Quandaries and Queries
Who is asking: Student
Level of the question: Middle
Question: how do you prove that a rhombus' diagonals are perpendicular using the 2 column proof method?
The perpendicularity is visually evident if you recognize that the two diagonals are mirrors of the shape: one mirror diagonal takes the other diagonal onto itself (splitting the 180 degree straight angle at the crossing point). Unfortunately, this observation is probably outside the boundaries of 'two column proofs'. It is, of course, valid mathematical reasoning (sigh) and is a good place to start.
So you need to find a way to bring the reasoning above into the two column format.
This will involve generating pairs of isosceles triangles. If you orient the rhombus as a diamond, take the top pair of equal edges with the horizontal diagonal form a isosceles triangle.
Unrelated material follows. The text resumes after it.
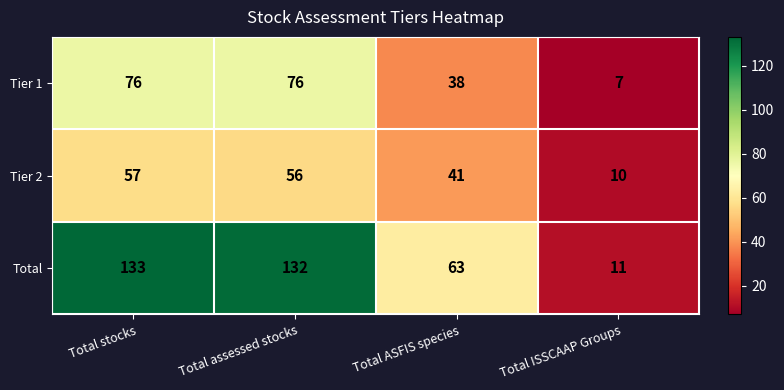

At how many categories does at least one series exceed 53?

3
The bottom pair also make an isosceles triangle with the shared horizontal diagonal.
There are several steps to write down here, depending on what you already have 'in hand'. Let me outline one route that is closer to the 'reflections' above.
The top triangle, and the bottom triangle, have three corresponding sides equal. The top right and the bottom right (same length - rhombus). The top left and the bottom left (same length, rhombus). The shared horizontal diagonal. Therefore these triangles are congruent (SSS). What is the congruence (transformation) of one onto the other? Since the horizontal diagonal is unmoved, it must be a reflection in this fixed line.
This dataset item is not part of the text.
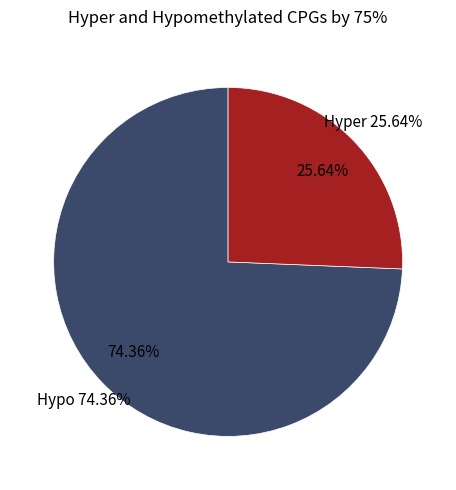

To the nearest percent, what is the average slice percentage?

50%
The reflection takes the top vertex to the bottom vertex, and the vertical diagonal to the vertical diagonal (reversed) keeping the crossing point of the horizontal diagonal unmoved. In this reflection, the right top angle of the crossing of the diagonals goes onto the bottom right angle of the crossing. This shows these angles are equal. Since the vertical diagonal is a straight line, these two angles must be right angles (half a straight line angle). This is the required fact.
Notice that the same proof works for a kite (on its 'side' with the tip and tail on the horizontal diagonal). It is always nice when a proof covers extra examples - so you learned more from doing the proof!
In any two column proof, there is some set of 'accepted steps' which the text, or the classroom teacher, has established. These are not the same in every classroom (they are 'conventions': agreed by the group, for the section or course). So what is known and what is to be proven depends on this established set (sometimes called axioms, or prior results or ... ). Unfortunately, it is rare that this set has explicit references to facts about transformations (e.g. the reflection above). This is too bad, because many people actually reason with transformations, and we should be included among those doing mathematical reasoning.
I hope the text / teacher have agreed that 'congruence' really means a plane, distance preserving transformation: something that moves one object on top of another. If, by chance, they made the mistake of defining congruence as some abstract 'equality of properties, then they have missed the core concept. If they made that mistake, I cannot predict which rules they will accept or will reject in the two column proof.
Modern geometry (as we use it in applications and higher mathematics) does use transformations extensively, and does treat congruence as a transformation. I hope your classroom is at least open to that approach. Work with transformation does not really use the formal two column system, as that often gets in the way of developing the more important skill of 'geometric reasoning'.